*** Opening Task inputs ***
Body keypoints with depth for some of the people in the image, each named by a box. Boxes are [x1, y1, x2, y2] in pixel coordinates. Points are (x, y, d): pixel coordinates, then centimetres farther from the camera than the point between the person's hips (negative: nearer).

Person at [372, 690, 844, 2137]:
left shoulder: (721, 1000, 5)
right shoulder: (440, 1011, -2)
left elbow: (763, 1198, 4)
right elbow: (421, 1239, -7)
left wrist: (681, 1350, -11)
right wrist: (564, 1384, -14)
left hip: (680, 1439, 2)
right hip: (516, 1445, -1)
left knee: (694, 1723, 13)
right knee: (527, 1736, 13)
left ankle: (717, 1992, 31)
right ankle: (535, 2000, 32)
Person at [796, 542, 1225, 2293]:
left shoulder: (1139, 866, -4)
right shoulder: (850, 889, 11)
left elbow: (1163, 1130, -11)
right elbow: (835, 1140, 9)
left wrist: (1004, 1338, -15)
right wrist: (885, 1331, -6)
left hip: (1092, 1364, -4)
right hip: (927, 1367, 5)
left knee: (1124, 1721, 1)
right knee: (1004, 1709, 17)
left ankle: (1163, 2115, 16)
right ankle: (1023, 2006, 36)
*** Closing Task inputs ***
*** Opening Task inputs ***
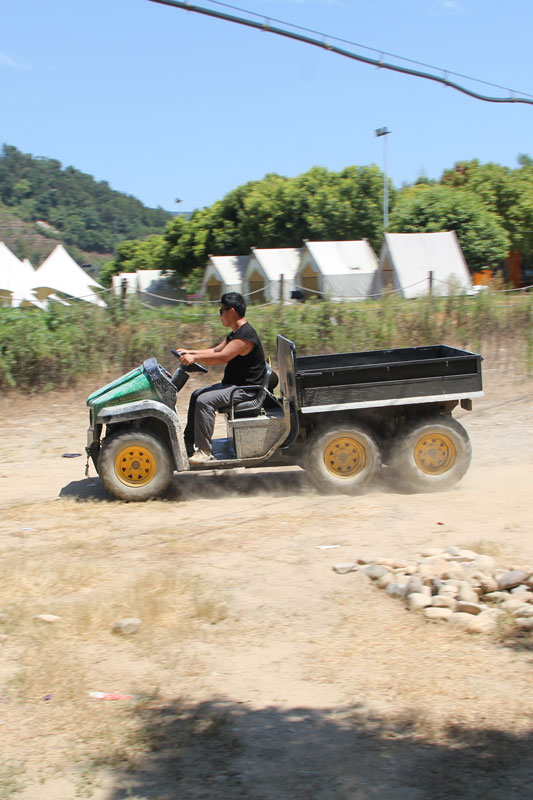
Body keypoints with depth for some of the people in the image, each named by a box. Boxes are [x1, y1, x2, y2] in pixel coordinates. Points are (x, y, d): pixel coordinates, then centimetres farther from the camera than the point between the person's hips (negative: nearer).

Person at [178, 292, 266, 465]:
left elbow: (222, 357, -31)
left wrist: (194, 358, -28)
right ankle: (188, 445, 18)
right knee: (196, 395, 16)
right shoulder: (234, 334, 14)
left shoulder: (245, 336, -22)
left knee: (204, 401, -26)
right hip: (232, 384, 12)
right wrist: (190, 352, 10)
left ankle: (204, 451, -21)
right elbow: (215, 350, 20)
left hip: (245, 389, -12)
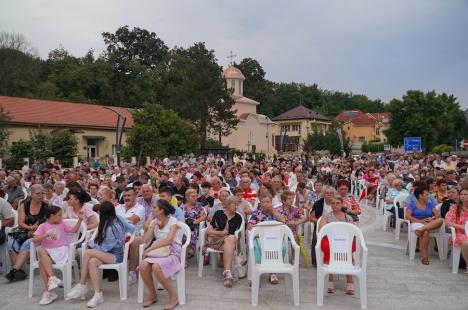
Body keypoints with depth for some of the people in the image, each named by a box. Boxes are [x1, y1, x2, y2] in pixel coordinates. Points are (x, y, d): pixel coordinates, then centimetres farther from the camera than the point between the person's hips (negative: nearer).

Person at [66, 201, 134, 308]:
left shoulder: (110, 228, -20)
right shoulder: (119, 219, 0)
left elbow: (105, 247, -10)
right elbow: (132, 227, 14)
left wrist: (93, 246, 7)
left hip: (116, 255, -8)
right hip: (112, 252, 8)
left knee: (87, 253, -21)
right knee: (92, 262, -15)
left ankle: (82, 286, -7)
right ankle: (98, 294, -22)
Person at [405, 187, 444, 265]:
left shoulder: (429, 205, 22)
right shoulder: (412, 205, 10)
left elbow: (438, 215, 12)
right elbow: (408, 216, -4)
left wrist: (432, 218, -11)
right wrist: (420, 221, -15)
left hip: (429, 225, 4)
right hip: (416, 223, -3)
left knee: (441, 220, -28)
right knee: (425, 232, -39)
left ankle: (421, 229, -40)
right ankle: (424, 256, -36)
*** Closing Task inputs ***
*** Opening Task inputs ***
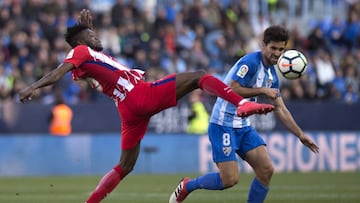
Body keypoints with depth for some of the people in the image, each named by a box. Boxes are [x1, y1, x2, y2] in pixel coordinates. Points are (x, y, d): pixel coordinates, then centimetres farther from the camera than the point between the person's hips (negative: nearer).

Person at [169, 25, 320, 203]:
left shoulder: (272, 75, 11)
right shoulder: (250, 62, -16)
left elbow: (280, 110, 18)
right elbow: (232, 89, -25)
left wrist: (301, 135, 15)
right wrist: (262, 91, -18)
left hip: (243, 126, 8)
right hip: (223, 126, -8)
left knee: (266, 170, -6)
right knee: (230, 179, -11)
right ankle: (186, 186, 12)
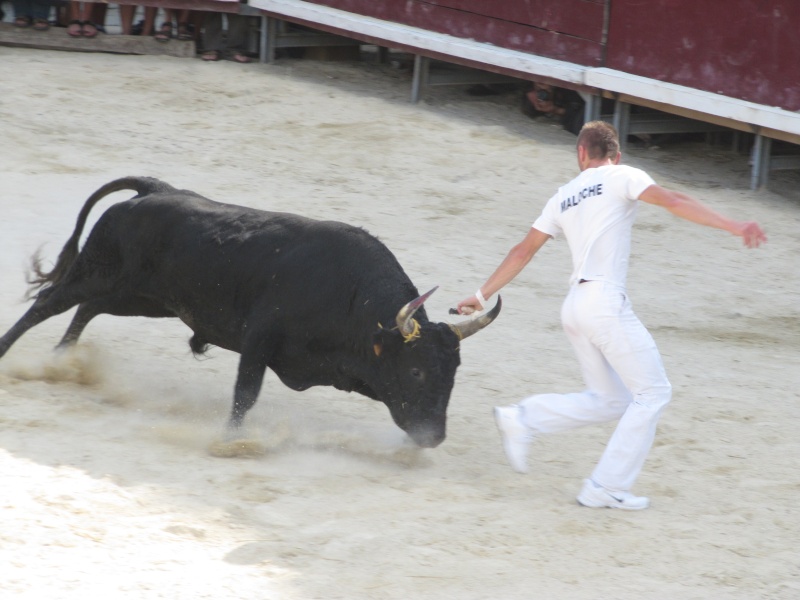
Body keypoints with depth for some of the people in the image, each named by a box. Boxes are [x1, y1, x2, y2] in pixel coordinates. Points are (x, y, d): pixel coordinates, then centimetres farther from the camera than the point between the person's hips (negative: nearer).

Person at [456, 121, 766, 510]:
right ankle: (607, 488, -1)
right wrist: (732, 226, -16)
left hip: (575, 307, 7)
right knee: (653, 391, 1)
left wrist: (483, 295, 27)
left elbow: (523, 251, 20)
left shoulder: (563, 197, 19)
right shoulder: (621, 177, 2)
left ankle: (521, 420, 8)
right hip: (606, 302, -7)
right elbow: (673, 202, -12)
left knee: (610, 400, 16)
*** Closing Task inputs ***
• _What to do_
Rewrite the data between the lines holding "right shoulder: (250, 62, -16)" and "left knee: (610, 400, 16)", inclusive, as a JSON list of strings with one string per line and blank lines omitted. Leave out the pictures.

• _Result_
[
  "right shoulder: (250, 62, -16)",
  "left elbow: (280, 110, 18)",
  "right elbow: (232, 89, -25)",
  "left wrist: (301, 135, 15)",
  "right wrist: (262, 91, -18)",
  "left hip: (243, 126, 8)",
  "right hip: (223, 126, -8)",
  "left knee: (266, 170, -6)",
  "right knee: (230, 179, -11)",
  "right ankle: (186, 186, 12)",
  "Body keypoints with depth for some of the people in the image, each named by a box. Boxes are [x1, y1, x2, y2] in pixel coordinates. Points are (x, y, d): pixel coordinates, then centimetres farther from the camera than the point between the person's hips (negative: nearer).",
  "Person at [456, 121, 766, 510]:",
  "right ankle: (607, 488, -1)",
  "right wrist: (732, 226, -16)",
  "left hip: (575, 307, 7)",
  "right knee: (653, 391, 1)",
  "left wrist: (483, 295, 27)",
  "left elbow: (523, 251, 20)",
  "left shoulder: (563, 197, 19)",
  "right shoulder: (621, 177, 2)",
  "left ankle: (521, 420, 8)",
  "right hip: (606, 302, -7)",
  "right elbow: (673, 202, -12)",
  "left knee: (610, 400, 16)"
]